What Are the Most-Wanted Data Science Skills for 2016?
Data science crowdsourcing specialist CrowdFlower Inc. set out to determine exactly what skills are most in demand by employers seeking to hire data scientists.
In today's Big Data-crazy world, data scientists might be the most-coveted workers in the IT industry, pretty much able to write their own ticket and work wherever they want in the midst of an ongoing skills shortage. Nevertheless, certain skills make potential candidates even more desirable to employers willing to shell out big bucks for the best talent.
To find the most-wanted data science skills, CrowdFlower analyzed job postings on the business-oriented social media site, LinkedIn.
"The answer to our question, then, is get your SQL on," said CrowdFlower's Justin Tenuto in a bog post titled "What skills should data scientists have in 2016?" yesterday.
[Note: CrowdFlower has followed up on this information with a complete report on data scientists.]
Yes, despite the strong association with NoSQL databases that marked early Big Data efforts based on Apache Hadoop technology, the industry has seen a steady growth in demand for the mainstay query language for RDBMSes. With a large SQL-skilled labor force already in place, SQL-on-Hadoop initiatives have been increasing rapidly of late. In fact, NoSQL came in far behind SQL, at a surprising No. 8. Perhaps even more surprising, SQL was the only skill found to be listed on more than half of the analyzed job postings.
Not so surprising are the other most in-demand skills, starting with Hadoop itself.
"Hadoop, Python, Java, and R round out our top five in-demand skills," Tenuto said. "It's worth noting that we didn't ask about Excel skills and that's still something you see in myriad job listings. Old habits die hard."
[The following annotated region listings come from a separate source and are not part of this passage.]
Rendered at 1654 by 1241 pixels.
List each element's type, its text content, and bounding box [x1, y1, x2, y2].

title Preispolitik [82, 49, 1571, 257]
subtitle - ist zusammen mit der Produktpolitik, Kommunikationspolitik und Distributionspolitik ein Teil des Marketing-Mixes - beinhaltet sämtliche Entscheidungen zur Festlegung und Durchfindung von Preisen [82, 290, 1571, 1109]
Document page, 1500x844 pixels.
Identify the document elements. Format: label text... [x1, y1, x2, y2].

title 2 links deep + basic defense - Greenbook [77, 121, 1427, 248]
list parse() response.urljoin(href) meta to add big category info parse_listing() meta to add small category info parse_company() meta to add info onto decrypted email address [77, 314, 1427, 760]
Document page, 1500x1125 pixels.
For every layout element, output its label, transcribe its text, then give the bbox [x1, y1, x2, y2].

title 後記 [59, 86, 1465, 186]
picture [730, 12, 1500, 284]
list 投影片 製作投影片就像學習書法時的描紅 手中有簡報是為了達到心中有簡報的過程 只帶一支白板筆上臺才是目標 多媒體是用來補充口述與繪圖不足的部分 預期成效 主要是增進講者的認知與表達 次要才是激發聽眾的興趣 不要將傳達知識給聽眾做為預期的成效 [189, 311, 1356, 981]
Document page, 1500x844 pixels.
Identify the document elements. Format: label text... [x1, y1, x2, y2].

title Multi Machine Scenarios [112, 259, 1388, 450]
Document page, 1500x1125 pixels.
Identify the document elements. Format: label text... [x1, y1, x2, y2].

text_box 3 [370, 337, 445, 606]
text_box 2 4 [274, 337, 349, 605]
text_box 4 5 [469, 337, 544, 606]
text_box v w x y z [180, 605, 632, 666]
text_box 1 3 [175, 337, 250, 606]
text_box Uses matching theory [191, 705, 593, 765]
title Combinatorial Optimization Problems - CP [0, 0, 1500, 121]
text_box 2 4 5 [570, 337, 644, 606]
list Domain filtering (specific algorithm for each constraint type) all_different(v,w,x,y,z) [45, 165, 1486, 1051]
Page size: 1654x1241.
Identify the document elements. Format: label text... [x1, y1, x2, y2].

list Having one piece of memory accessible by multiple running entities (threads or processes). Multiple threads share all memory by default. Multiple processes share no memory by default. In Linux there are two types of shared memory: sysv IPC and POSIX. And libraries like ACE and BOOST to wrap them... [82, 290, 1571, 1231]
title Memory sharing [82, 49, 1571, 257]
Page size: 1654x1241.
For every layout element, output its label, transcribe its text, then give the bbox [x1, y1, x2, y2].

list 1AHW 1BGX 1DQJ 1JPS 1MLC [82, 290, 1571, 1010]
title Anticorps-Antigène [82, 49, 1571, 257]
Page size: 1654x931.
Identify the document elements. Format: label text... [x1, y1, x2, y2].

Java, of course, is a de facto standard for working with Hadoop, being used to write Hadoop itself. It was also just named "Programming Language of the Year" for 2015 by TIOBE Software.
The R programming language, with its strength in statistics, has seen a resurgence in use concurrent with the Big Data boom, climbing the ranks in language popularity indices.
Python, meanwhile, "is rapidly gaining mainstream appeal as a hybrid of R's fast, sophisticated data mining capability, and a more practical language to build products," according to an article on Fast Company. "Python is intuitive and easier to learn than R, and its ecosystem has grown dramatically in recent years, making it more capable of the statistical analysis previously reserved for R."
The CrowdFlower report mostly jives with a similar study
The high demand for expertise in these languages and other technologies such as MapReduce, Hive, Pig and so on have made the profession of data scientist "the sexiest job of the 21st century," according to a 2012 article in the Harvard Business Review.
A data scientist, according to HBR, "is a high-ranking professional with the training and curiosity to make discoveries in the world of Big Data. The title has been around for only a few years. (It was coined in 2008 by one of us, D.J. Patil, and Jeff Hammerbacher, then the respective leads of data and analytics efforts at LinkedIn and Facebook.) But thousands of data scientists are already working at both start-ups and well-established companies. Their sudden appearance on the business scene reflects the fact that companies are now wrestling with information that comes in varieties and volumes never encountered before."
CrowdFlower, which farms out different parts of data-related jobs to a network of contributors who work on small parts of an overall project -- such as categorizing raw data points, for example -- came up with its list by examining nearly 3,500 job postings on LinkedIn. "We looked at postings for data scientists and analysts at every level -- from intern to associate to senior to VP -- then asked our contributors to visit each posting and note which common skills were present in each," Tenuto said.
Lukas Biewald, CrowdFlower's CEO, offered the following observations to ADTmag based on the findings:
- It's interesting that familiarity with data storage is at the top of the desired skills -- Hadoop and SQL. This is probably due to the fact that data storage technologies are more consolidated than applications or programming languages.
- Clearly anyone wanting to get into data science needs to learn about databases. With all of the hype around machine learning, sometimes we forget that you can't do anything without data.
- Python was the most popular programming language among companies looking for data scientists even though it's not the first tool you think of when it comes to scientific computing. This reflects the fact that data scientists are spending more and more of their time enriching their data rather than analyzing it.
Whatever they're spending their time doing, they're getting well paid for it.
According to a report from the federal Bureau of Labor Statistics, "computer and information research scientists" received a median salary of $108,360 per year in 2014. They also have pretty good job security, with the position forecast to grow at a rate of 11 percent through 2024, significantly higher than the average forecasted growth rate of 7 percent for all occupations.
David Ramel is the editor of Visual Studio Magazine.